In recent years, sequential recommendation systems have become crucial in online platforms like Amazon and Yelp, where user preferences are inferred from historical interaction data to suggest relevant next items. Traditionally, these systems have relied heavily on classification-based methods. Our model presents a fresh perspective by leveraging the capabilities of generative models in recommendation tasks. In this blog, we will explore the core principles behind GenRec, its methodology, and how it outperforms traditional approaches.
Introduction
Our model formulates sequential recommendation as a sequence-to-sequence generation task. Inspired by the recent "pretrain, prompt, and predict" paradigm in natural language processing, the model uses the powerful Transformer architecture to model user-item interactions and generate personalized recommendations without relying on manually designed prompts. This approach differs from traditional methods that learns explicit representations of users and items. Instead, the model adopts a masked item prediction objective, which enables it to learn bidirectional sequential patterns effectively.
Architecture
The model is built upon a sequence-to-sequence Transformer encoder-decoder framework. Here’s a detailed breakdown of its components:
- Input Representation: The input is a sequence of user-item interactions, tokenized into a sequence of tokens. This sequence is enriched with token embeddings, positional embeddings, and user/item ID embeddings.
- Masked Prediction Objective: During training, a random item in the sequence is masked, and the model is trained to predict the masked item. This strategy enables the model to learn patterns from both past and future interactions within a sequence.
- Decoder Output: During inference, the model generates the top-N item recommendations by predicting the next item in a sequence auto-regressively.
Training and Finetuning
- Pretraining: In the pretraining stage, the model learns bidirectional sequential patterns by predicting masked items within user-item sequences. This helps in capturing user behavior patterns comprehensively.
- Finetuning: During finetuning, the pre-trained patterns are refined for the specific task of next-item prediction. A [MASK] token is appended at the end of the input sequence for the model to generate next items.
Experimental Results
To validate the effectiveness of GenRec, extensive experiments were conducted using public datasets such as Amazon Sports, Amazon Beauty, and Yelp. The following table shows the performance of our model in comparison to several baseline models. The results demonstrate that our model consistently achieves state-of-the-art performance across all datasets in Hit Ratio (HR) and Normalized Discounted Cumulative Gain (NDCG) metrics.

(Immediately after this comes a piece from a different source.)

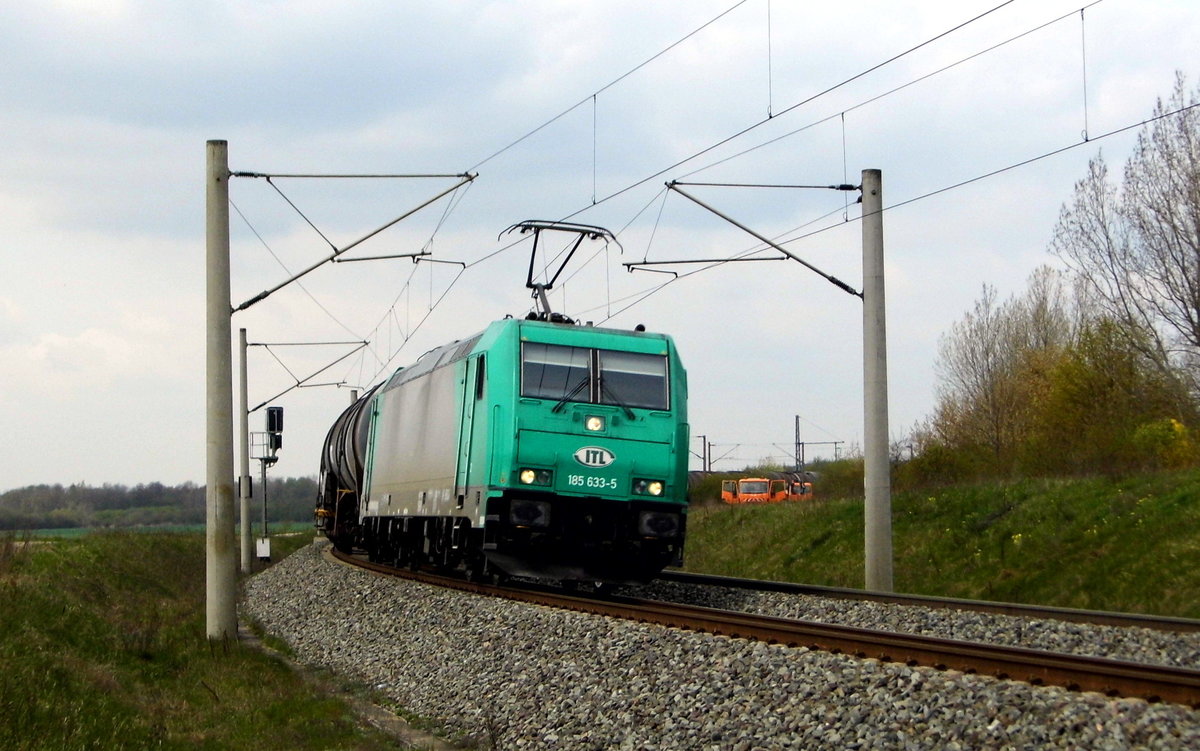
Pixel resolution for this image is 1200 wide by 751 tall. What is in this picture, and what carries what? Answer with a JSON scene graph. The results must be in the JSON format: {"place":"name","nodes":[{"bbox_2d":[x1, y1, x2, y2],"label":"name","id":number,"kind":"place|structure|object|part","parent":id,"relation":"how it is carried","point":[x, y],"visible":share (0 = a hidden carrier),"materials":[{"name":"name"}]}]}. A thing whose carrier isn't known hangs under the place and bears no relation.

Models | Sports (HR@5/NDCG@5) | Beauty (HR@5/NDCG@5) | Yelp (HR@5/NDCG@5) |
---|---|---|---|
Caser | 0.0116 / 0.0072 | 0.0205 / 0.0131 | 0.0151 / 0.0096 |
HGN | 0.0189 / 0.0120 | 0.0325 / 0.0206 | 0.0186 / 0.0115 |
SASRec | 0.0233 / 0.0154 | 0.0387 / 0.0249 | 0.0162 / 0.0100 |
P5-S | 0.0272 / 0.0169 | 0.0503 / 0.0370 | 0.0568 / 0.0402 |
GenRec | 0.0397 / 0.0332 | 0.0515 / 0.0397 | 0.0627 / 0.0475 |
Ablation Study
An ablation study was conducted to assess the impact of the masked sequence modeling task in the pretraining phase. The results, shown in the table below, reveal that pretraining plays a critical role in improving model performance across various datasets.
Dataset | HR@5 | NDCG@5 | HR@10 | NDCG@10 |
---|---|---|---|---|
Sports | 0.0397 | 0.0332 | 0.0462 | 0.0353 |
Sports (w/o pretraining) | 0.0360 | 0.0286 | 0.0431 | 0.0310 |
Beauty | 0.0515 | 0.0397 | 0.0641 | 0.0439 |
Beauty (w/o pretraining) | 0.0422 | 0.0313 | 0.0548 | 0.0354 |
Yelp | 0.0627 | 0.0475 | 0.0724 | 0.0507 |
Yelp (w/o pretraining) | 0.0626 | 0.0469 | 0.0716 | 0.0499 |
Key Advantages
- Lightweight and Efficient: Unlike other generative models, our model does not require extensive prompt engineering, making it easier to implement and train.

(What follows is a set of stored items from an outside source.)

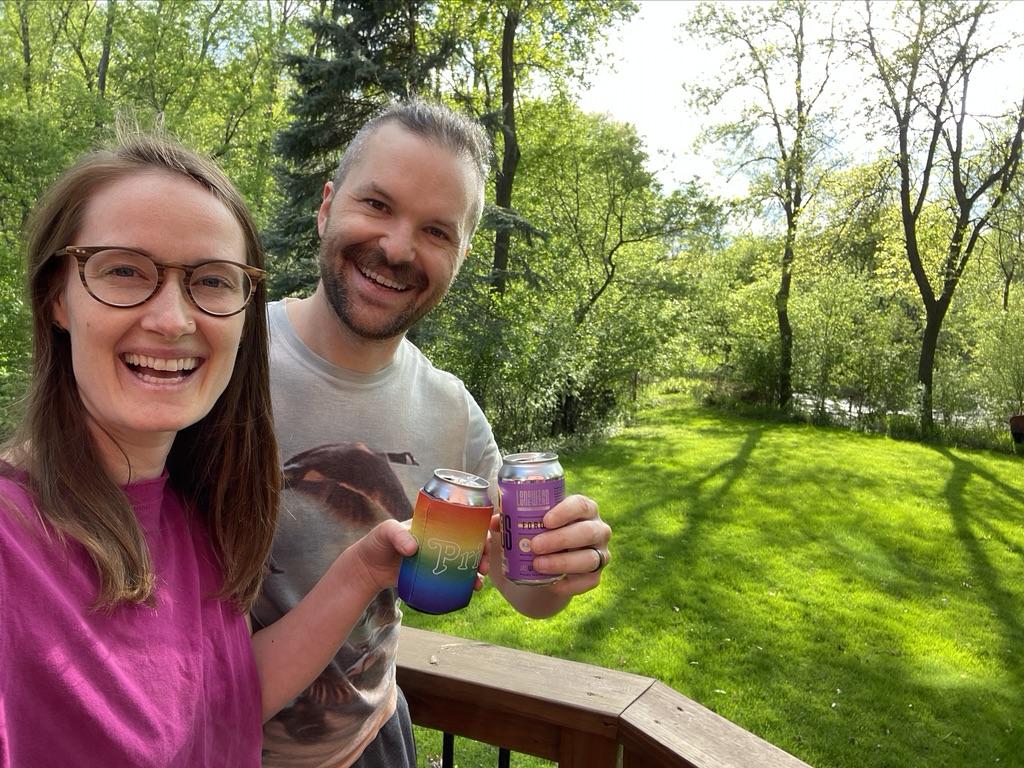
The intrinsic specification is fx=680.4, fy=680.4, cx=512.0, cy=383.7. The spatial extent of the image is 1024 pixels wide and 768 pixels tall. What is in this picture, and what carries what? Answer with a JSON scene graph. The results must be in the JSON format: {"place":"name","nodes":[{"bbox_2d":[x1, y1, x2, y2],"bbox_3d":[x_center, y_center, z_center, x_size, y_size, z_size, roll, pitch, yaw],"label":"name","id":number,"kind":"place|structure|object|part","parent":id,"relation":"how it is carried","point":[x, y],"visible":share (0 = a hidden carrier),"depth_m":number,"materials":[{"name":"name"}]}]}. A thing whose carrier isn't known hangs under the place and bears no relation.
{"place":"outdoors","nodes":[
{"label":"outdoors","id":0,"kind":"place"},
{"bbox_2d":[412,394,1023,767],"label":"lawn","id":1,"kind":"structure","parent":0,"point":[938,459],"materials":[{"name":"green plant"}]},
{"bbox_2d":[424,285,617,452],"bbox_3d":[0.579,-0.272,12.596,4.849,3.425,5.415,2,5,5],"label":"shrub","id":2,"kind":"object","parent":1,"relation":"on","point":[507,394],"visible":0.7,"depth_m":11.91,"materials":[{"name":"green plant"}]},
{"bbox_2d":[504,107,716,423],"bbox_3d":[2.024,-2.866,16.039,4.821,7.045,4.899,-3,6,-43],"label":"tree","id":3,"kind":"object","parent":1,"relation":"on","point":[620,222],"visible":0.89,"depth_m":15.00,"materials":[{"name":"green plant"}]},
{"bbox_2d":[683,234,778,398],"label":"shrub","id":4,"kind":"object","parent":1,"relation":"on","point":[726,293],"visible":0.7,"depth_m":26.10,"materials":[{"name":"green plant"}]},
{"bbox_2d":[688,0,850,409],"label":"tree","id":5,"kind":"object","parent":1,"relation":"on","point":[791,218],"visible":1,"depth_m":19.68,"materials":[{"name":"green plant"}]},
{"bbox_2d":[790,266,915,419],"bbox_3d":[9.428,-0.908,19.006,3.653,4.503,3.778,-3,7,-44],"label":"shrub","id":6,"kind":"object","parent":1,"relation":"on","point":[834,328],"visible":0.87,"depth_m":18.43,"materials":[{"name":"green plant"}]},
{"bbox_2d":[849,0,1023,436],"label":"tree","id":7,"kind":"object","parent":1,"relation":"on","point":[963,216],"visible":1,"depth_m":16.13,"materials":[{"name":"plant"}]},
{"bbox_2d":[970,303,1023,431],"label":"shrub","id":8,"kind":"object","parent":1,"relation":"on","point":[1014,375],"visible":0.92,"depth_m":16.00,"materials":[{"name":"green plant"}]},
{"bbox_2d":[1009,414,1023,444],"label":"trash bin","id":9,"kind":"object","parent":1,"relation":"on","point":[1018,422],"visible":0.98,"depth_m":14.36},
{"bbox_2d":[565,0,1023,226],"label":"sky","id":10,"kind":"structure","parent":0,"point":[671,123],"materials":[{"name":"white"}]},
{"bbox_2d":[789,392,1000,429],"label":"water","id":11,"kind":"structure","parent":0,"point":[853,409],"materials":[{"name":"liquid"}]},
{"label":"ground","id":12,"kind":"structure","parent":0},
{"bbox_2d":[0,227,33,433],"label":"shrub","id":13,"kind":"object","parent":12,"relation":"on","point":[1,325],"visible":0.46,"depth_m":7.68,"materials":[{"name":"green plant"}]},
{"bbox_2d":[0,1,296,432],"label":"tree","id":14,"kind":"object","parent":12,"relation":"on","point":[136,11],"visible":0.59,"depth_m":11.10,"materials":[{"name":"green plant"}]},
{"bbox_2d":[0,118,426,767],"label":"woman","id":15,"kind":"object","parent":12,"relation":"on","point":[134,519],"visible":0.98,"depth_m":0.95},
{"bbox_2d":[262,0,455,297],"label":"spruce tree","id":16,"kind":"object","parent":12,"relation":"on","point":[363,5],"visible":0.43,"depth_m":9.61,"materials":[{"name":"plant"}]},
{"bbox_2d":[251,102,614,767],"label":"man","id":17,"kind":"object","parent":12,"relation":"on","point":[344,328],"visible":0.78,"depth_m":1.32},
{"bbox_2d":[396,469,493,615],"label":"beverage can","id":18,"kind":"object","parent":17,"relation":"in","point":[448,530],"visible":0.99,"depth_m":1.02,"materials":[{"name":"metal"}]},
{"bbox_2d":[498,451,566,586],"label":"beverage can","id":19,"kind":"object","parent":17,"relation":"in","point":[531,493],"visible":0.95,"depth_m":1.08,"materials":[{"name":"metal"}]},
{"bbox_2d":[437,0,637,303],"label":"tree","id":20,"kind":"object","parent":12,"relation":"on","point":[509,160],"visible":0.81,"depth_m":13.95,"materials":[{"name":"green plant"}]},
{"bbox_2d":[387,627,812,767],"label":"wooden railing","id":21,"kind":"object","parent":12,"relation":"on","point":[507,691],"visible":0.7,"depth_m":1.29,"materials":[{"name":"brown wood"}]},
{"label":"baluster","id":22,"kind":"part","parent":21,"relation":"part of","materials":[{"name":"black metal"}]},
{"label":"baluster","id":23,"kind":"part","parent":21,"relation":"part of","materials":[{"name":"black metal"}]}
]}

- Adaptable to Low-Resource Settings: GenRec’s training process is efficient, requiring only a few hours to achieve competitive results, which is particularly beneficial in scenarios with limited computational resources.
- Generalization Ability: Through a unified pretraining and finetuning objective, our model generalizes across different datasets, making it suitable for real-world applications.
Conclusion
Our model offers a fresh take on the problem of sequential recommendation by framing it as a generative sequence-to-sequence task. By utilizing masked sequence modeling and the powerful Transformer architecture, it achieves state-of-the-art performance while being lightweight and efficient. This makes our model a promising choice for future developments in the recommendation system space. More details, such as the code and datasets, can be found in the paper published in the ACM RecSys Workshop 2024.